+++ Excerpt to read

ETA: This sounds identical to your approach, but the "rationalization" part is important. A rationalizing agent doesn't look for proof; it's looking for evidence that its strategy is good enough, rather than seeking the perfect strategy. It will cooperate against itself iff it cooperates with cooperating agents. All other strategies are inconsistent. It also penalizes agents whose behavior is inconsistent by consistently defecting. It doesn't attempt recursive strategies, which suffer diagonalization failures.

Remember how I said that my idea made qualitative sense until I tried to show rigorously that it would do the right thing?

That strategy isn't identical to mine- it's similar to "Not Quite Timeless Decision Theory", except less well formalized. Consider the first two Problems in that post, and whether they apply to that strategy too.

That's what I thought you were referring to here.

It's less formalized for a reason, though; the strategy isn't perfection. It asserts a particular proposition and attempts to defend it. (Hence the use of the term "Rationalization" as opposed to prediction.) It also does not engage in recursive logic; it evaluates only what its opponent will do against a specific strategy, which is "Always cooperate." If the opponent will cooperate against that strategy, it is assumed to be safe. If the opponent defects against an always-cooperator, it defects as well.

++++++
+++ Data shown

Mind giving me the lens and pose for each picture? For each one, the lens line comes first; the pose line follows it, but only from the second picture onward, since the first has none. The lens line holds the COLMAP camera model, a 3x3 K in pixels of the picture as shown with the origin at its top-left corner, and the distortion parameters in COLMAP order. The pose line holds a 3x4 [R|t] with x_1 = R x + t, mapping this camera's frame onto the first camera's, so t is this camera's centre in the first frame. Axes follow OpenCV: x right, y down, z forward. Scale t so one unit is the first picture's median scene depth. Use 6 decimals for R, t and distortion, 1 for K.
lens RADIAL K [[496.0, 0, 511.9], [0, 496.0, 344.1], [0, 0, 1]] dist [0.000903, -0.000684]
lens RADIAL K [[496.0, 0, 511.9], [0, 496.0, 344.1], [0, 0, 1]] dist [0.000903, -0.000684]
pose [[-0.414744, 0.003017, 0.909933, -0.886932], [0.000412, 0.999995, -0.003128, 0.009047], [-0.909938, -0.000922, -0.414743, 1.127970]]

++++++

**Your task**
From the thread above on rationalizing strategies, write out word for word the passage that opens with the words containing "ETA: This sounds" and closes with "referring to here.".

**Solution to this problem**
ETA: This sounds identical to your approach, but the "rationalization" part is important. A rationalizing agent doesn't look for proof; it's looking for evidence that its strategy is good enough, rather than seeking the perfect strategy. It will cooperate against itself iff it cooperates with cooperating agents. All other strategies are inconsistent. It also penalizes agents whose behavior is inconsistent by consistently defecting. It doesn't attempt recursive strategies, which suffer diagonalization failures.

Remember how I said that my idea made qualitative sense until I tried to show rigorously that it would do the right thing?

That strategy isn't identical to mine- it's similar to "Not Quite Timeless Decision Theory", except less well formalized. Consider the first two Problems in that post, and whether they apply to that strategy too.

That's what I thought you were referring to here.